Júlían Jóhann Karl Jóhannsson

Personal information
- Born: 25 January 1993 (age 33)
- Weight: 162.4 kg (358 lb)

Sport
- Country: Iceland
- Sport: Powerlifting
- Club: Glímufélagið Ármann

Achievements and titles
World Games
| 9th | 2022 Birmingham | Super heavyweight |
World Open Powerlifting Championships
| 5th | 2016 Orlando | 120+kg |
| Bronze medal – third place | 2017 Pilsen | 120+kg |
| 4th | 2018 Halmstad | 120+kg |
| Bronze medal – third place | 2019 Dubai | 120+kg |

= Júlían J. K. Jóhannsson =

Icelandic powerlifter

Júlían Jóhann Karl Jóhannsson (born 25 January 1993) is an Icelandic powerlifter who was named Icelandic Sportsperson of the Year in 2019. He holds the world record for deadlift in the men's 120+ kg weight class at 405.5 kg, a record he set in 2019.

== Professional career ==
Júlían began competing in 2009 as part of the club .

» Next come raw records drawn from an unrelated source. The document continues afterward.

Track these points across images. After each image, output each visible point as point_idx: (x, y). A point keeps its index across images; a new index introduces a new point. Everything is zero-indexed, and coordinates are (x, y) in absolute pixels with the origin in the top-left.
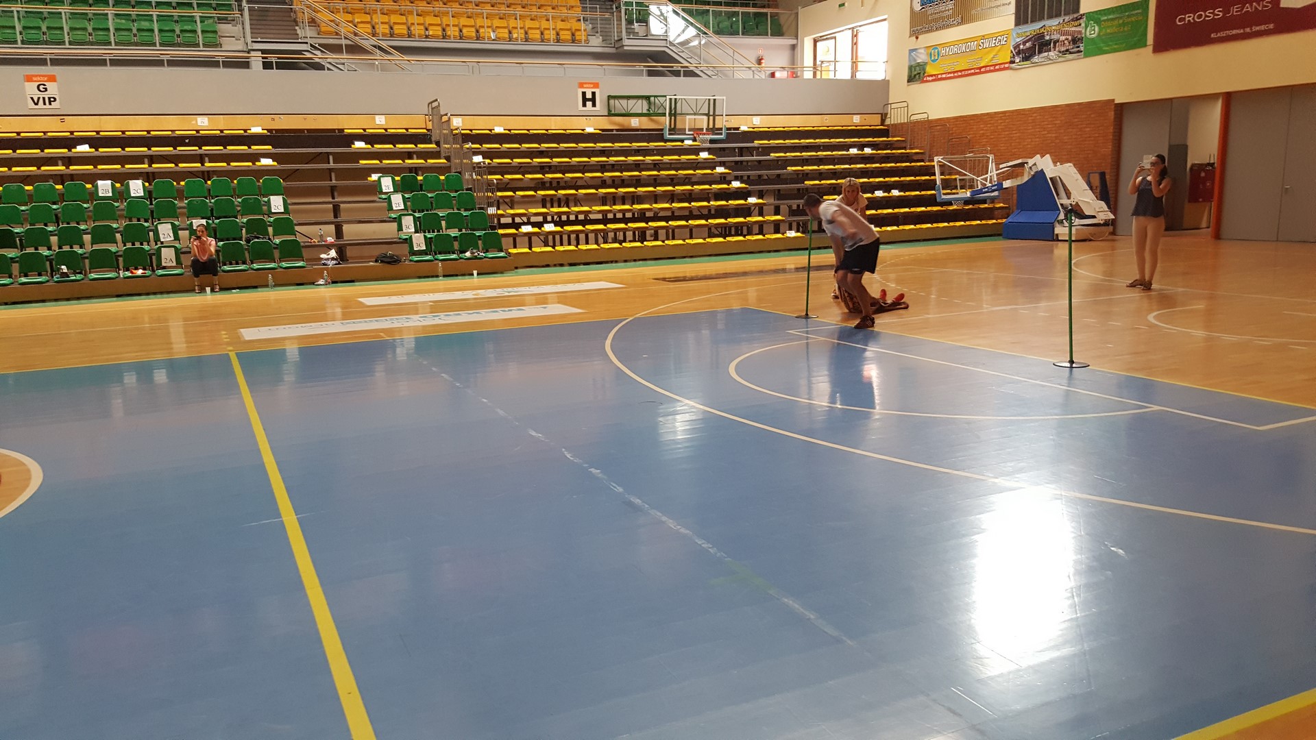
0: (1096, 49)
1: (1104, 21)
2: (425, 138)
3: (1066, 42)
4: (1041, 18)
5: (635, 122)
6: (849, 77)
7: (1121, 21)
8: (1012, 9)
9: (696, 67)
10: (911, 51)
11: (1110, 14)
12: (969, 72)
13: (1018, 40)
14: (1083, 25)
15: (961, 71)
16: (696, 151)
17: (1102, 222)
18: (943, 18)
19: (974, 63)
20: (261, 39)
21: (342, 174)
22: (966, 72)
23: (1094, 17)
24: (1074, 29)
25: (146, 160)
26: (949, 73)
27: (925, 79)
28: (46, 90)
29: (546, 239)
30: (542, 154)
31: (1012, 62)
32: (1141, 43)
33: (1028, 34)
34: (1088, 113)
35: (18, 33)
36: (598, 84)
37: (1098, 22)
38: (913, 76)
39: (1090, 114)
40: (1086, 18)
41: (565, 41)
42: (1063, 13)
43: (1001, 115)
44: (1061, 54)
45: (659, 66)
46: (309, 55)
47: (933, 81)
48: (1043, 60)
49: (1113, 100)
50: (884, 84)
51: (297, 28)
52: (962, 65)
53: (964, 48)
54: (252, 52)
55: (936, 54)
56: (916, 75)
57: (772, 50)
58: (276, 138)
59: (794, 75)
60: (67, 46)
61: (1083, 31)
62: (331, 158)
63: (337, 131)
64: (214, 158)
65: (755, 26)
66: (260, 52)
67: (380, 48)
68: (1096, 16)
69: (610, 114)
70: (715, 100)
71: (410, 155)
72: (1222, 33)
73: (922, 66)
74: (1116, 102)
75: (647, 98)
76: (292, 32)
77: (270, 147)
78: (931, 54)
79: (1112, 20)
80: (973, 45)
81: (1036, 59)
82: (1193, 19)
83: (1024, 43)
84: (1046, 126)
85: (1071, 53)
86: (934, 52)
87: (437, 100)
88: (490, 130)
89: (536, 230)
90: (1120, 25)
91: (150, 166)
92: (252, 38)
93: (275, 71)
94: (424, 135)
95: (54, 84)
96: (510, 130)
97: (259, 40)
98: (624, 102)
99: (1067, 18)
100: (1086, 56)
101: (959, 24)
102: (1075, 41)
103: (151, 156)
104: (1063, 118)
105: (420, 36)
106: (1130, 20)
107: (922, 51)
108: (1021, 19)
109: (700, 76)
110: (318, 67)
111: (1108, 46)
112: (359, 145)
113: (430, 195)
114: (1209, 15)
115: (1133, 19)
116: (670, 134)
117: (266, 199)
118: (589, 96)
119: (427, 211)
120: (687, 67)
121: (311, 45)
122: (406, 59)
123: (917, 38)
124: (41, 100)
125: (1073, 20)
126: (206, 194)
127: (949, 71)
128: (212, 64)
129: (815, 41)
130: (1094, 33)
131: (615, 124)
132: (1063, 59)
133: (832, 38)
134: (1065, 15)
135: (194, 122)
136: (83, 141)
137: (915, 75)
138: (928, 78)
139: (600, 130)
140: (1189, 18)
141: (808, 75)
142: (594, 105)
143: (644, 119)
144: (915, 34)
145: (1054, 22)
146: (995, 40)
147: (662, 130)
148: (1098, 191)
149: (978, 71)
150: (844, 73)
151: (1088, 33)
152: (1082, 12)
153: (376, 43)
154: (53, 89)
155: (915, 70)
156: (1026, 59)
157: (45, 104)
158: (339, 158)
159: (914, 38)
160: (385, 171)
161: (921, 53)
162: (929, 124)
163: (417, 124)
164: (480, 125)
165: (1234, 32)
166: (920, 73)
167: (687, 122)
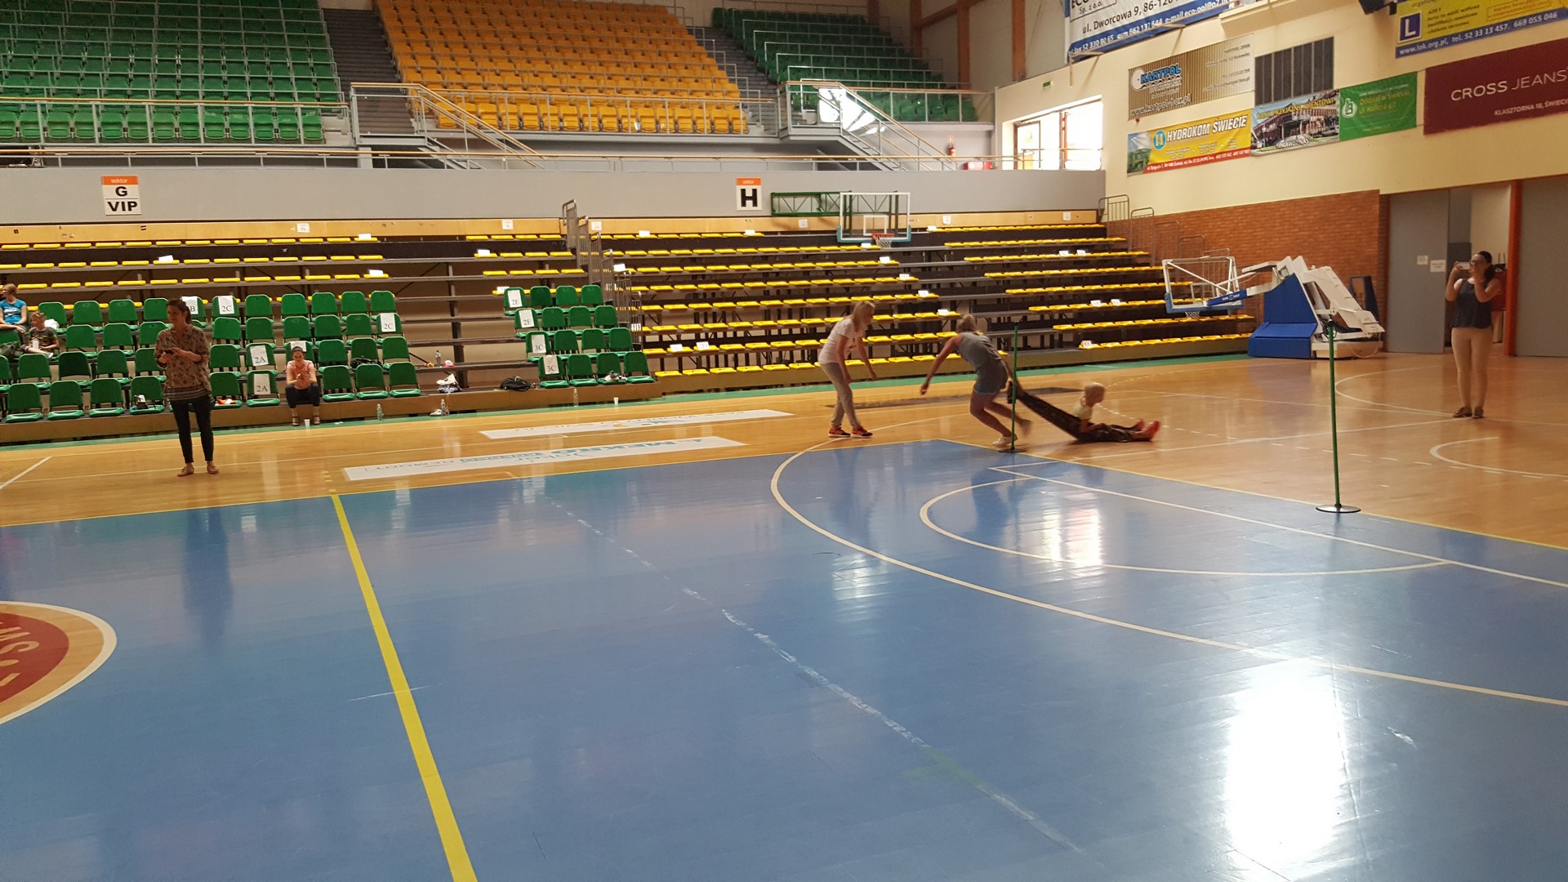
0: (1354, 131)
1: (1364, 97)
2: (558, 245)
3: (1318, 123)
4: (1287, 96)
5: (803, 223)
6: (1056, 167)
7: (1384, 98)
8: (1251, 85)
9: (875, 159)
10: (1131, 136)
11: (1370, 89)
12: (1202, 159)
13: (1259, 121)
14: (1338, 103)
15: (1191, 159)
16: (876, 255)
17: (1369, 336)
18: (1169, 98)
19: (1207, 149)
20: (371, 132)
21: (462, 287)
22: (1198, 160)
23: (1351, 93)
24: (1327, 107)
25: (238, 273)
26: (1179, 161)
27: (1148, 169)
28: (126, 193)
29: (699, 360)
30: (694, 261)
31: (1254, 147)
32: (1409, 123)
33: (1272, 114)
34: (1348, 206)
35: (96, 130)
36: (759, 179)
37: (1356, 99)
38: (1134, 165)
39: (1350, 208)
40: (1342, 93)
41: (723, 131)
42: (1312, 89)
43: (1242, 210)
44: (1312, 138)
45: (830, 158)
46: (426, 151)
47: (1158, 170)
48: (1291, 144)
49: (1378, 191)
50: (1099, 176)
51: (412, 120)
52: (1194, 151)
53: (1194, 132)
54: (361, 148)
55: (1161, 140)
56: (1138, 163)
57: (964, 138)
58: (387, 246)
59: (991, 166)
60: (151, 144)
61: (1338, 110)
62: (451, 268)
63: (457, 238)
64: (316, 270)
65: (943, 110)
66: (370, 148)
67: (508, 143)
68: (1353, 92)
69: (774, 214)
70: (897, 196)
71: (541, 264)
72: (1507, 110)
73: (1145, 154)
74: (1382, 192)
75: (818, 195)
76: (408, 125)
77: (381, 257)
78: (1155, 139)
79: (1372, 96)
80: (1206, 128)
81: (1281, 143)
82: (1472, 94)
83: (1267, 125)
84: (1296, 223)
85: (1324, 136)
86: (1159, 137)
87: (572, 201)
88: (634, 235)
89: (688, 349)
90: (1383, 103)
91: (242, 279)
92: (361, 132)
93: (387, 169)
94: (558, 242)
95: (135, 186)
96: (657, 234)
97: (369, 134)
98: (790, 200)
99: (1318, 95)
100: (1342, 139)
101: (1188, 104)
102: (1329, 121)
103: (244, 268)
104: (1317, 213)
105: (553, 128)
106: (1394, 96)
107: (1144, 136)
108: (1262, 97)
109: (878, 169)
110: (437, 165)
111: (1369, 127)
112: (483, 253)
113: (564, 310)
114: (1491, 89)
115: (1398, 95)
116: (844, 237)
117: (375, 317)
118: (749, 193)
119: (561, 328)
120: (864, 159)
121: (429, 140)
122: (537, 154)
123: (1138, 121)
124: (120, 205)
125: (1325, 97)
126: (307, 311)
127: (1178, 159)
128: (316, 162)
129: (1016, 127)
130: (1352, 113)
131: (778, 225)
132: (1315, 143)
133: (1035, 123)
134: (1315, 91)
135: (293, 229)
136: (165, 251)
137: (1136, 165)
138: (1152, 168)
139: (762, 232)
140: (1467, 92)
141: (1008, 165)
142: (755, 204)
143: (814, 219)
144: (1136, 116)
145: (1302, 100)
146: (1232, 122)
147: (835, 232)
148: (1363, 299)
149: (1213, 158)
150: (1051, 163)
151: (1344, 113)
152: (1336, 87)
153: (501, 137)
154: (133, 192)
155: (1136, 158)
156: (1270, 143)
157: (124, 209)
158: (459, 269)
159: (1134, 121)
160: (513, 283)
161: (1143, 139)
162: (1156, 222)
163: (550, 229)
164: (622, 229)
165: (1523, 108)
166: (1142, 162)
167: (865, 222)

Júlían competed at the 2016 World Open Powerlifting Championships in the 120+ kg weight class, where he placed 5th. He competed again at the 2017 World Open Powerlifting Championships, where he placed 3rd overall. He was Iceland's only athlete for the 2017 World Games, competing in the men's super heavyweight powerlifting event, where he failed to finish his squat and was disqualified.

In 2018, Júlían set the world record for deadlift in the 120+ kg weight class at the 2018 World Open Powerlifting Championships, lifting 405.0 kg and placing 4th in the event. The previous record for that weight class was 397.5 kg, set in 2011 by American powerlifter Brad Gillingham.

In 2019, Júlían set the deadlift world record for the 120+ kg weight class again, lifting 405.5 kg at the 2019 World Open Powerlifting Championships, the current record as of 2026. He would go on to place 3rd in the event, winning a bronze medal. Later that year, Júlían received the Icelandic Sportsperson of the Year award.

Júlían competed for Iceland in the 2022 World Games, at the men's super heavyweight powerlifting event, where he placed 9th overall.